キャメロットがゴルフゲームを手掛けた任天堂向け作品としては2017年に3DSで発売された『マリオスポーツ スーパースターズ』*1が存在したが、マリオゴルフシリーズとしては2014年に3DSで発売の『マリオゴルフ ワールドツアー』以来、据置機向けに限れば2003年のGCで発売された『マリオゴルフ ファミリーツアー』以来となる完全新作である。
簡単操作でプレイできるという点は継承しつつも、過去作から大きく仕様も趣向も変わった作品であるといえる。


特徴

ゲームシステム

ショット操作

  • 今作はショットゲージが縦向きであり、ボタンによる操作はパワーおよびスピン(トップスピン、バックスピンなど)を決定する1タイミングのみである。
    64』以来「最初にパワー決定、次に精度の決定」という点において大枠での変化がなかった根幹のシステム部分へ大きな仕様変更がなされた。
    • ショットの精度を直接決定させなくなった代わりにそれを左右する要素として「セーフティエリア」「リスキーエリア」の概念がある。
      簡潔にいえば、飛距離を出すために目一杯のパワーで打とうとするとブレやすくなり、加減して打てばほぼ正確なショットになるという具合である。
    • リスキーエリアは「番手の大きいクラブである」「ライの状態が悪い」といった要因で広くなっていき、安全にプレーできる飛距離が短くなっていく。
      これらの場合はショットゲージの長さも短くなり、最大飛距離自体も下がるという点においては旧作から変わりない。
    • 以上の仕様変更から、従来のような精度決定時に許容外のズレが生じることによる極端なミスショットは基本的に発生しなくなった。
      ただしバンカーやラフなど極端に悪いライで無理に飛ばそうとすると、やはり大幅なズレが発生する可能性が高くなる。
  • パワー決定後、ボールを打つまでの間にスティックか方向キーを入力することで弾道を変化させる「カーブショット」を打つことができる。
    従来でもショット時に打点を変えることで変化を付けることができたが、その仕組みをより発展させたシステムである。
    • キャラクターのスピン能力が高いほど大きな変化を付けられるほか、一定以上のスピン能力があればショットのパワーに応じて最大で2~4回変化方向を入力できる「スーパーカーブショット」も使うことができる。
      これを駆使することで、ある程度狙ったタイミングでのみ打球を曲げたり、ヘビのように文字通り蛇行したり、果てには飛翔中に急上昇する曲芸のようなショットすら打てるようになる。
    • 距離計および高度計が実装され、現在地点から見える特定のポイントまでの距離および高低差、地形を調べる機能がこれらに集約された。
      従来からクラブを選択した際に目安となる着弾地点の高低差や地形を知ることができたが、それに準じた機能となる。
      • その特性上、現在地から見えない場所を調べることはできない。ただし例外的にグリーン上のホールが切られている地点は遮蔽物があっても調べることができる。

* * * * * * *

原文に挙がる作品名のうち、発売年と機種がともに記されているものをすべて書き出してください。

* * * * * * *

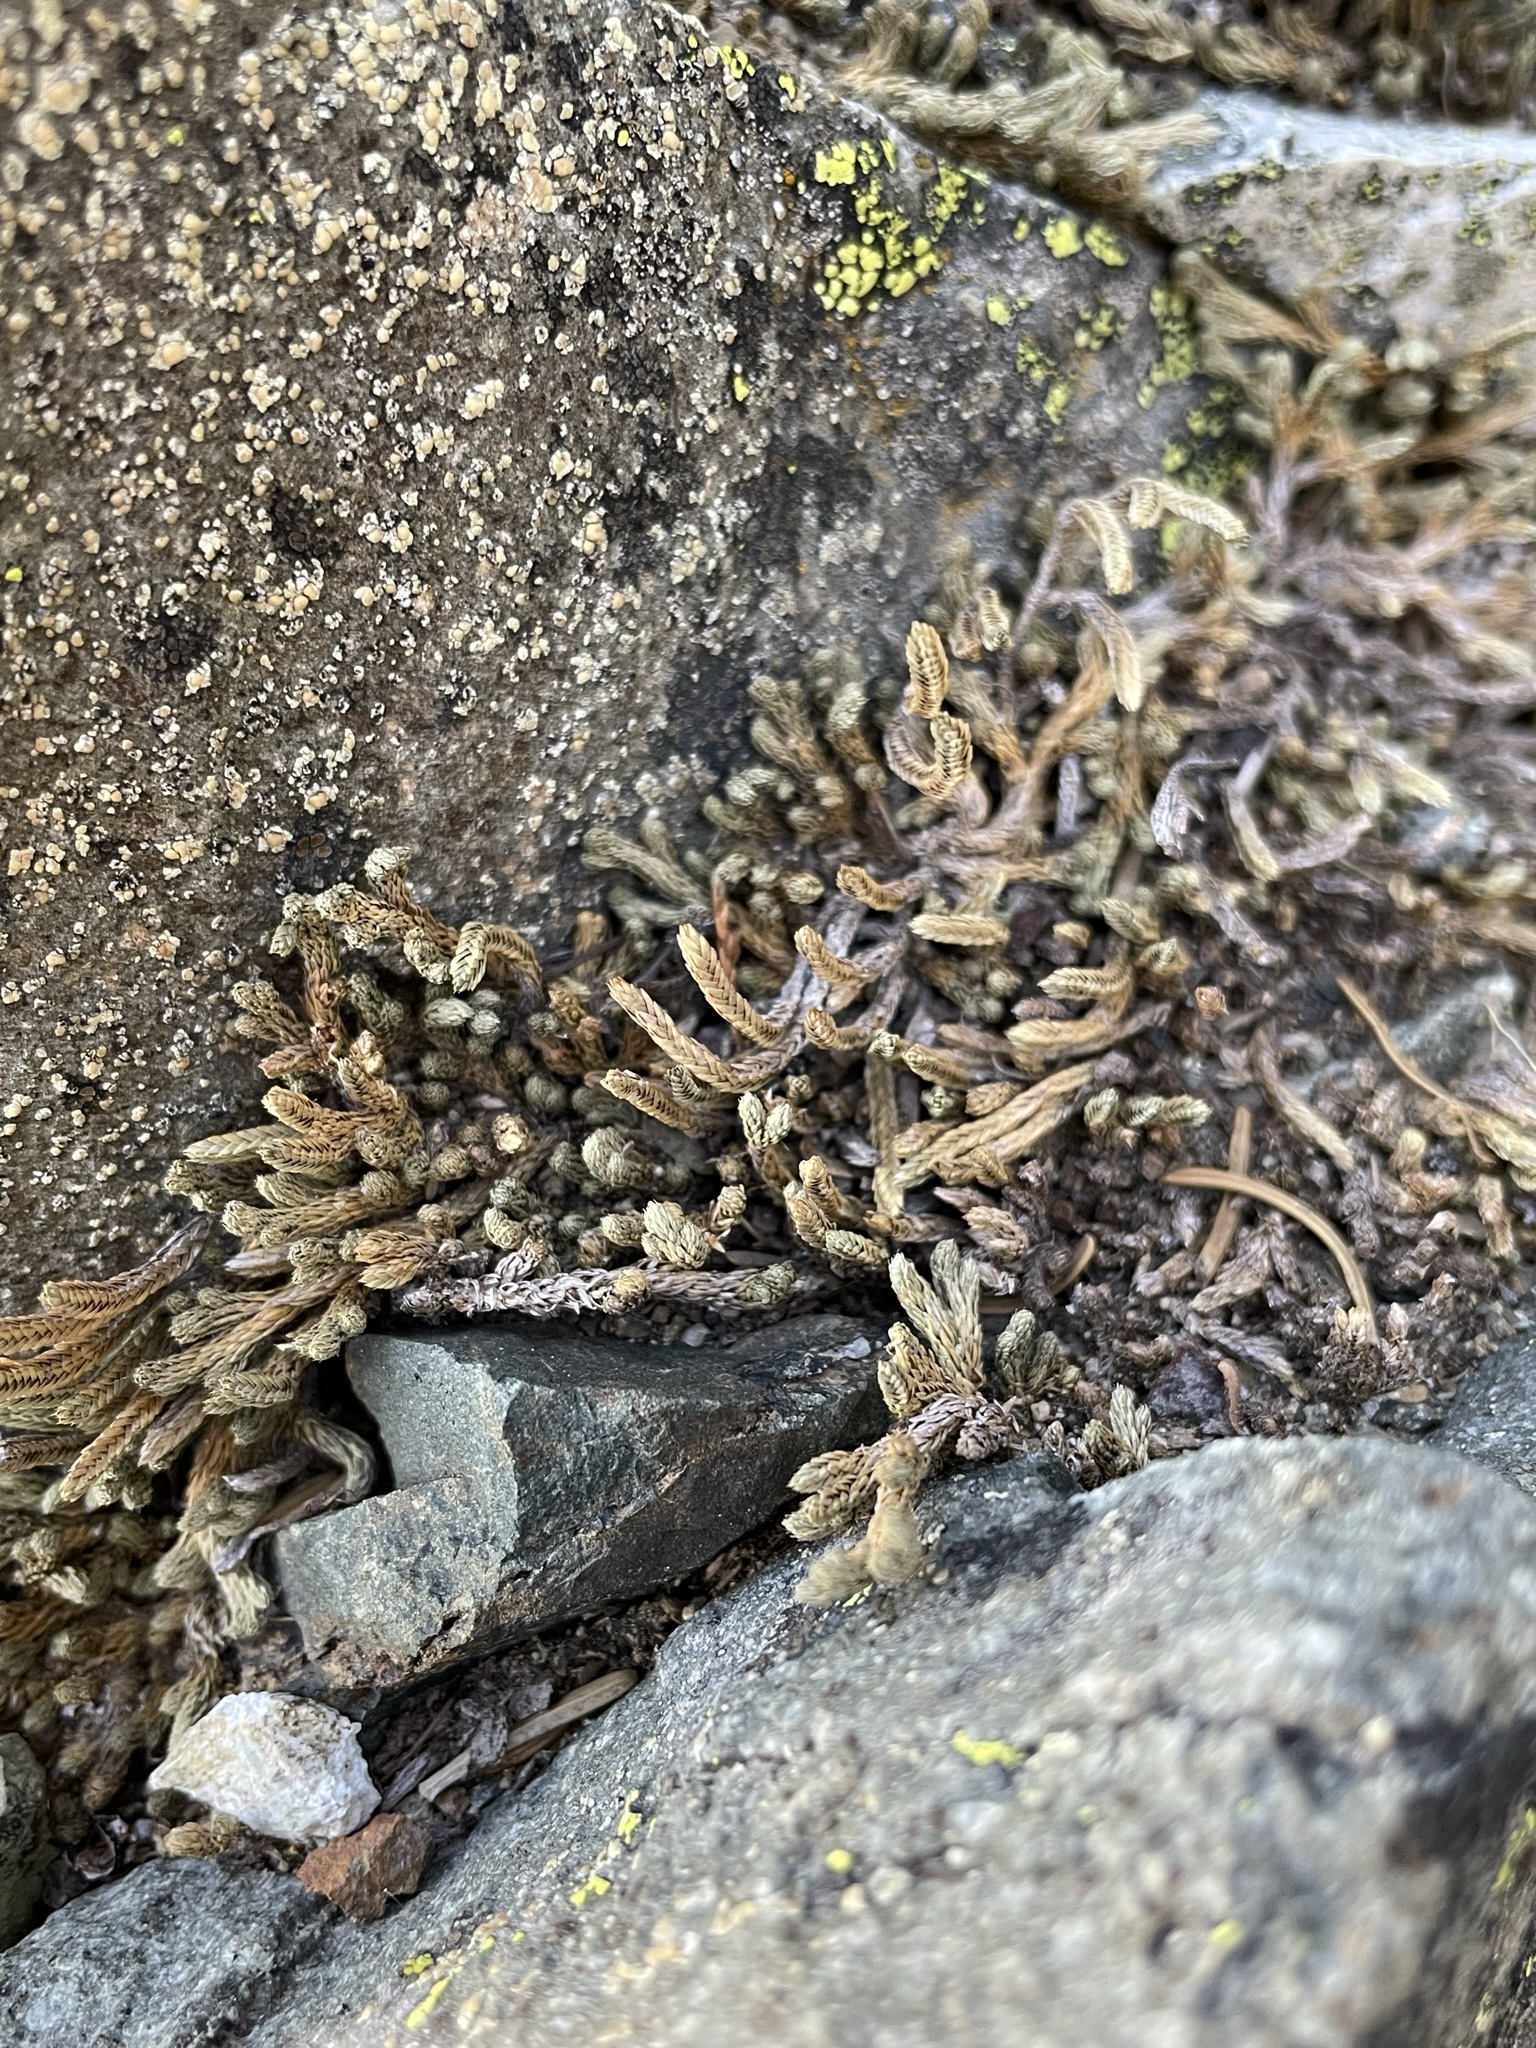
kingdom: Plantae
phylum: Tracheophyta
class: Lycopodiopsida
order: Selaginellales
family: Selaginellaceae
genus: Selaginella
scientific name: Selaginella wallacei
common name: Wallace's selaginella
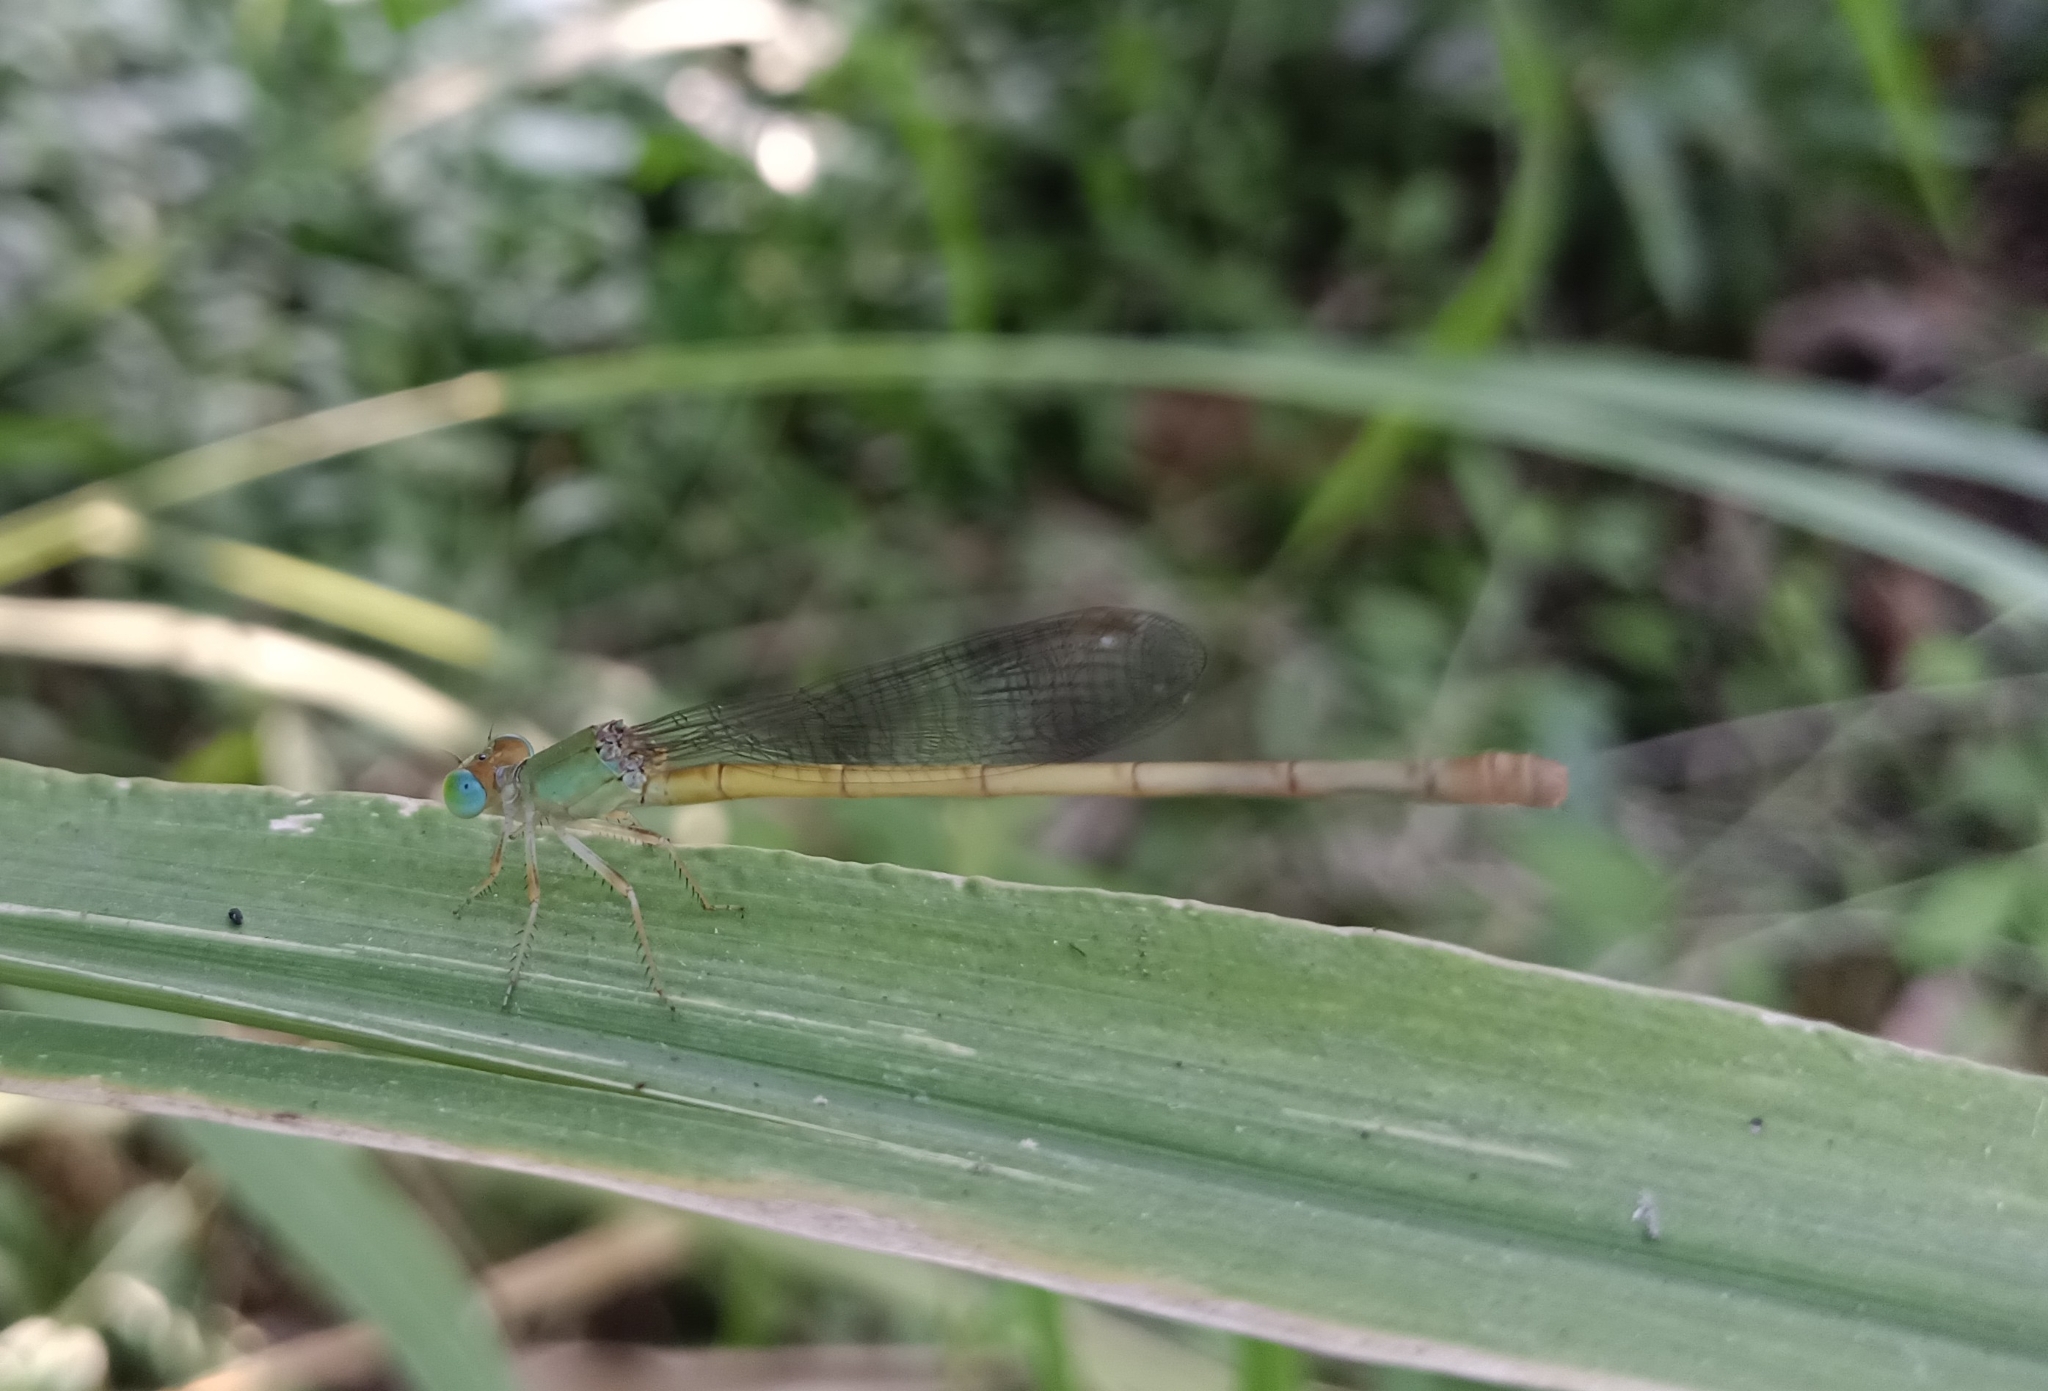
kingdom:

* * * * * * *

- [本課題の解答]
『マリオスポーツ スーパースターズ』
『マリオゴルフ ワールドツアー』
『マリオゴルフ ファミリーツアー』